Learn about your savings program choices. There are more cost efficient, tax friendly savings options for college than ever before. Not every option will work for every family, so it’s smart to familiarize yourself with each of them – including Coverdell accounts, UGMA/UTMA accounts, and Section 529 college saving and pre-paid tuition plans. For many families, 529 plans are a good choice, allowing college savings to accumulate tax free and offering tax free withdrawals when plan assets are used for qualified education expenses. Many plans also offer an automatic investment feature that puts your monthly savings goal on auto-pilot.
Take advantage of all your funding options. Think about ways to gather college assets that don’t strain your own savings. For example, you can encourage grandparents and other family members to make contributions for college in place of other kinds of gifts. Many grandparents are finding that 529 plans, set up with grandkids as beneficiaries, are excellent devices for making such gifts. Another option worth exploring is the growing selection of credit cards that allow spenders to earn a contribution to a college savings plan.
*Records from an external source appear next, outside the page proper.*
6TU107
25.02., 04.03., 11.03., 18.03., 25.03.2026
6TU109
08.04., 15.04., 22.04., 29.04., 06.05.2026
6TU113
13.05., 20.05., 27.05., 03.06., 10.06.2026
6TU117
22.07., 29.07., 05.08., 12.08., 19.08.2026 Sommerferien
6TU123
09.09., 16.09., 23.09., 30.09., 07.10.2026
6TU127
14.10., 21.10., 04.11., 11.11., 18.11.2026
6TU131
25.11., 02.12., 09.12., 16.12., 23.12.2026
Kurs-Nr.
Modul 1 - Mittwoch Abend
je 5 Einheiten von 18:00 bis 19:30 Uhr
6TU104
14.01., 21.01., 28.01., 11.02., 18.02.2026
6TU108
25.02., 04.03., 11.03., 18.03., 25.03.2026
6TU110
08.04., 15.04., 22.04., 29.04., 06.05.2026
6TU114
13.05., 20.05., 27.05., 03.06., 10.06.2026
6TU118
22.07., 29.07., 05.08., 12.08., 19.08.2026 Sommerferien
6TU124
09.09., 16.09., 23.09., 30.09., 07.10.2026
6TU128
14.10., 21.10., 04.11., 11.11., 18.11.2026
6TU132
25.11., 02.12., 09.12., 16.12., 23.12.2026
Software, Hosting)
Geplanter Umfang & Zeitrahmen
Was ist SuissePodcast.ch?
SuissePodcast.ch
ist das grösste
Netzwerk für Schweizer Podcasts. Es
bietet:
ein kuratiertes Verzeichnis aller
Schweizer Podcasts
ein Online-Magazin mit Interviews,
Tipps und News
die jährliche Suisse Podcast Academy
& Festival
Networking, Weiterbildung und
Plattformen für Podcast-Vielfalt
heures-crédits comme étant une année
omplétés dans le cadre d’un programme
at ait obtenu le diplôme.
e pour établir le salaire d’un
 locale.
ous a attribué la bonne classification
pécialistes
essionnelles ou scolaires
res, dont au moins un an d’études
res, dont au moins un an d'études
Consider tapping professional guidance. Defining a college saving goal – and fitting it into a saving and investing strategy that meets all your important objectives – can be a challenging exercise. If you feel that you can’t do it on your own, don’t let the feeling impede your planning – many financial advisors are well versed in the intricacies of college saving, and will readily help you develop an effective approach. Ask family and friends for suggestions about advisors they’ve used, and don’t be shy about asking a prospective advisor for references. Among the many valuable services an advisor provides is support for sticking to your plan when market conditions are difficult – which leads to our final principle:
Stick to your plan. Effective saving and investing takes discipline – staying the course with your strategy over time and, in particular, not letting the market’s downturns discourage your efforts. It’s not easy – especially in the difficult markets we’ve experienced over the past year. But it’s the surest way to seek your college saving target.
A changing world – with fast evolving economies, markets and workforces – makes a solid post-high school education more valuable than ever. Giving your kids a great “launching pad” is worth all the effort you can muster.
The path to college isn’t simple. But there are plenty of straightforward steps that help make the challenge doable – and there’s no better time than now to get started.
Investments in 529 college savings plans are neither FDIC insured nor guaranteed and may lose value. Please note the plan's disclosure document includes details such as investment objectives, risks, charges and expenses, and other information that you should read and consider carefully before investing. You can obtain a copy of the plan document from each 529 plan sponsor.